The Shabbat following Sarah’s glorious wedding marks the 26 th anniversary of her Bat Mitzvah.
Had she been born the day she became a Bat Mitzvah, she would be old enough to have celebrated two more. Where did the time go?
The sophisticated hairstyle of her wedding day was such a stark contrast to the huge bow she wore in her hair on the day she read from the Torah.
There were so many other differences too, most of them, obvious. She is now a sophisticated highly-educated professional who supervises lots of people. She has traveled much if the world and interacts seamlessly and respectfully with CEOs and house cleaners alike.
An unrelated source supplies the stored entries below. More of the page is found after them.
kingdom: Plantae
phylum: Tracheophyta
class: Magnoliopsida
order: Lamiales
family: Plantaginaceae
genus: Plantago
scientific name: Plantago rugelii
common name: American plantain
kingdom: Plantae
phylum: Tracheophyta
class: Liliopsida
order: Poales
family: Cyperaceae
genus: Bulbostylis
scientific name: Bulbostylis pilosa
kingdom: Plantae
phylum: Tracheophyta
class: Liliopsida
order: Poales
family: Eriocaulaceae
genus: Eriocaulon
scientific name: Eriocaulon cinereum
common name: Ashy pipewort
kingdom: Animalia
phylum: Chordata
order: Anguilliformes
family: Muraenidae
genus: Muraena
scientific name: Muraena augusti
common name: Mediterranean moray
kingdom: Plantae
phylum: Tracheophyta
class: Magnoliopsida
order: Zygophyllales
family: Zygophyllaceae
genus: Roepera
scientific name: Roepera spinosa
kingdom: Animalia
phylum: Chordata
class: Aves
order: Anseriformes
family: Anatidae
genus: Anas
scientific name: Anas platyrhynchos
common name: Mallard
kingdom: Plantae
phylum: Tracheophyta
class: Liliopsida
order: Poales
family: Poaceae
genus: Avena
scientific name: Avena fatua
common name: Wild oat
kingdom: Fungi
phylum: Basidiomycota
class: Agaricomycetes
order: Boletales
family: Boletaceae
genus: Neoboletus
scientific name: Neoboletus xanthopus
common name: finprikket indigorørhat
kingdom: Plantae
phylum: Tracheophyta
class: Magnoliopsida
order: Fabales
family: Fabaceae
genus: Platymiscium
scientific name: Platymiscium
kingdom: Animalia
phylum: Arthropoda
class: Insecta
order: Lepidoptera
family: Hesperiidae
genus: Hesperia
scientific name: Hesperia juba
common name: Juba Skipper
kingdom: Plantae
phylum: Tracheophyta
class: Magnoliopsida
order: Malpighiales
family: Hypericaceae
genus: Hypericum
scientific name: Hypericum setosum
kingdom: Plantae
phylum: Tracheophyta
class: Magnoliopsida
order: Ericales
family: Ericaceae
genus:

She is the mother of two wonderful children whom she skillfully guides through the discoveries, joys and perils of childhood.
Without a doubt, the lessons she taught as a Bat Mitzvah from Leviticus Holiness Code (chapter 19) are part of her essence and clearly values that she and Clive uphold together:
- Leave the corners of your field for those less fortunate than you.
- Don’t take advantage of the vulnerability of others,
- Don’t engage in gossip,
- Treat those who work for you with dignity and respect,
- Don’t stand idly by in the face of injustice.
All of these ideals fall under the rubric, ואהבת לרעך כמוך — “You shall love your neighbor as yourself.” (Leviticus 19:18)
On her wedding day many present noted what Vickie and I have both clearly observed: Sarah seems happier today than any of us can ever remember her.
And of course we are thrilled. Our daughter has turned into a a kind, caring, capable and loving woman of whom we are so very proud,
As we danced at her wedding — though the years had transformed her — I embraced — with open arms — my little girl, who read from the Torah with the huge bow in her hair.